New Mexico Magazine

Freed Spirits

WITHIN THE CONFINEMENT OF a prison cell, creativity is a survival mechanism. Artists wrest images from the deepest centers of their hearts and souls during the stifling sameness of days—or years—spent in incarceration.

It’s a “make do” kind of art, particularly for those without access to traditional materials like paints, canvas, paper, or brushes. Prisoners use whatever materials they can, including paños, which are among the most common forms of artwork made in New Mexico prisons. (“Paño” is Spanish for handkerchief or cloth.) As an art form, paño-making is believed to have originated among Chicano prisoners in the Southwest in the 1940s.

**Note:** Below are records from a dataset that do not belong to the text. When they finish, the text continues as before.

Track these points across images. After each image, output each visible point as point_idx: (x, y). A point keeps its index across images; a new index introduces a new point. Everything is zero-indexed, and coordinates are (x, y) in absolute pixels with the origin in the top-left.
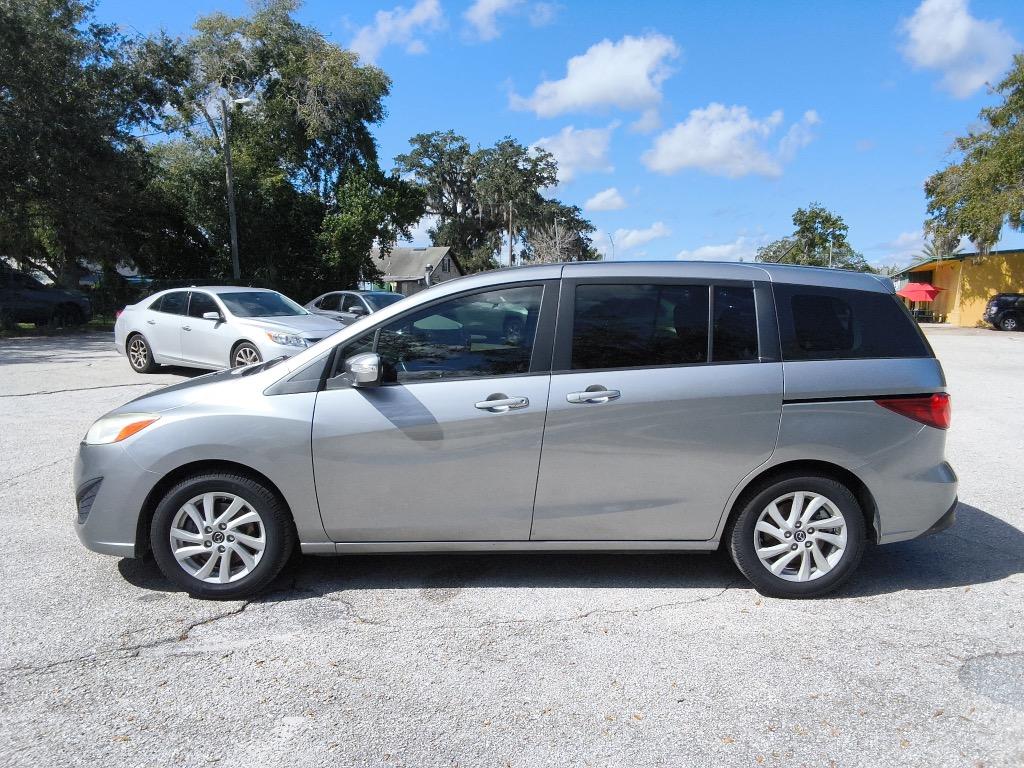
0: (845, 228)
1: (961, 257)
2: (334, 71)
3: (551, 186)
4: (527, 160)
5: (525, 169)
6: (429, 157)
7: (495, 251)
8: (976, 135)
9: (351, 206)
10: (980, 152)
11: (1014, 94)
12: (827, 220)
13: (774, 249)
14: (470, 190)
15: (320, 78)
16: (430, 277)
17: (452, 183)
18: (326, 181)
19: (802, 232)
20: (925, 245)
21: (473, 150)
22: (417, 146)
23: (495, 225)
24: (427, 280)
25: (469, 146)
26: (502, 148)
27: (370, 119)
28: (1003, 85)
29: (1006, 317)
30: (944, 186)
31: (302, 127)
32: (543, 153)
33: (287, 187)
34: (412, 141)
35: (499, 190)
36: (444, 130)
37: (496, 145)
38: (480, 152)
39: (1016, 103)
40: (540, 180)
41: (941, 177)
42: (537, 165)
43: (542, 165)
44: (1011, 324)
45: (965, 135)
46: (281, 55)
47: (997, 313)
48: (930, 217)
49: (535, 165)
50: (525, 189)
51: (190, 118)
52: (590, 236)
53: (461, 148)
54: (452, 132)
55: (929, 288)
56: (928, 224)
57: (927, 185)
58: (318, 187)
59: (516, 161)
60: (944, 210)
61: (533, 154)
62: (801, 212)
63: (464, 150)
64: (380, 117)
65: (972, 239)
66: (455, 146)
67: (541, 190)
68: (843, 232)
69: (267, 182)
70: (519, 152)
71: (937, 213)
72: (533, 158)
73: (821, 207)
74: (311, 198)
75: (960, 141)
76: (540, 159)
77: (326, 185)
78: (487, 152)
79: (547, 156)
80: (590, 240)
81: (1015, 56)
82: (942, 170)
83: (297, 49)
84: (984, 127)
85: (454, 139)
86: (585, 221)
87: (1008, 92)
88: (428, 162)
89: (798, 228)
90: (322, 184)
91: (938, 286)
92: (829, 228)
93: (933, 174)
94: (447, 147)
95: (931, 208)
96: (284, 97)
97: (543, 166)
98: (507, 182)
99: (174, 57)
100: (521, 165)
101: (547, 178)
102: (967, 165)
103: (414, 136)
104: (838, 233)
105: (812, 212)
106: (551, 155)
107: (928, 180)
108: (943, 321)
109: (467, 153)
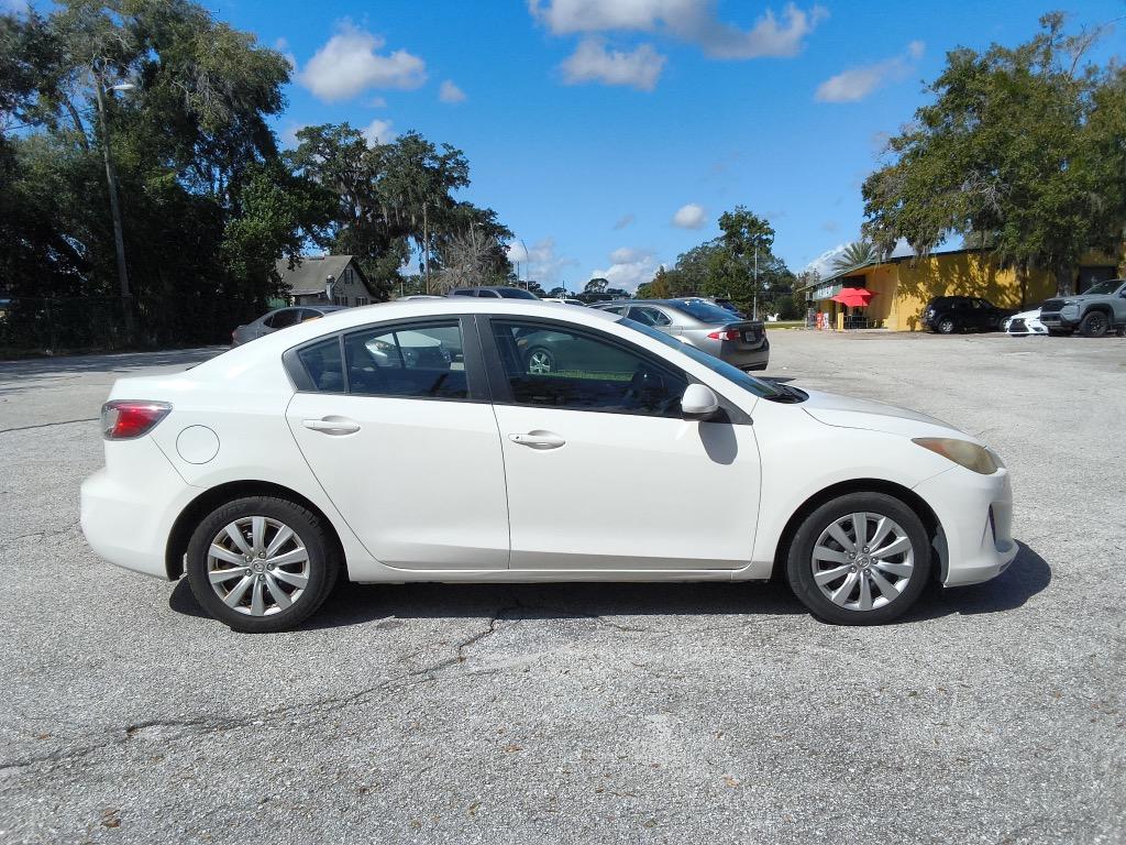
0: (772, 232)
1: (897, 260)
2: (228, 54)
3: (462, 187)
4: (434, 158)
5: (434, 168)
6: (321, 153)
7: (403, 260)
8: (909, 135)
9: (257, 209)
10: (915, 154)
11: (949, 92)
12: (753, 224)
13: (694, 255)
14: (370, 191)
15: (213, 62)
16: (333, 290)
17: (348, 183)
18: (221, 180)
19: (728, 237)
20: (846, 250)
21: (370, 145)
22: (305, 141)
23: (402, 230)
24: (328, 293)
25: (365, 141)
26: (404, 143)
27: (269, 110)
28: (939, 84)
29: (943, 320)
30: (882, 187)
31: (193, 119)
32: (451, 151)
33: (177, 188)
34: (299, 135)
35: (405, 192)
36: (337, 123)
37: (398, 140)
38: (379, 148)
39: (952, 102)
40: (451, 181)
41: (877, 179)
42: (445, 163)
43: (450, 164)
44: (948, 327)
45: (898, 135)
46: (162, 34)
47: (935, 317)
48: (867, 220)
49: (444, 163)
50: (434, 191)
51: (55, 108)
52: (507, 242)
53: (357, 142)
54: (346, 125)
55: (865, 293)
56: (865, 226)
57: (864, 187)
58: (212, 187)
59: (422, 159)
60: (880, 212)
61: (441, 152)
62: (727, 216)
63: (361, 145)
64: (279, 108)
65: (911, 241)
66: (351, 140)
67: (451, 192)
68: (770, 237)
69: (156, 182)
70: (426, 149)
71: (873, 216)
72: (441, 155)
73: (746, 210)
74: (206, 200)
75: (894, 141)
76: (448, 157)
77: (221, 186)
78: (388, 148)
79: (456, 154)
80: (508, 247)
81: (948, 54)
82: (879, 171)
83: (181, 27)
84: (917, 126)
85: (349, 133)
86: (501, 227)
87: (943, 91)
88: (319, 159)
89: (724, 233)
90: (217, 185)
91: (873, 290)
92: (756, 232)
93: (869, 174)
94: (342, 142)
95: (868, 210)
96: (169, 83)
97: (452, 165)
98: (413, 182)
99: (46, 36)
100: (427, 162)
101: (458, 178)
102: (904, 166)
103: (302, 129)
104: (764, 237)
105: (738, 216)
106: (460, 152)
107: (865, 181)
108: (880, 326)
109: (365, 149)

Handkerchiefs are a common surface for two-dimensional artwork, but so are bedsheets and pillowcases, which can be cut up and used to trace images from newspapers and magazines, or repurposed as a canvas for free-form art-making.

To sacrifice a small source of comfort—a cheap bedsheet—for the sake of self-expression shows a great need to assert the human spirit. At the Museum of International Folk Art, in Santa Fe, the current exhibition Between the Lines: Prison Art & Advocacy: A showcases the talent and creativity of the incarcerated while changing the rules of how exhibitions are mounted.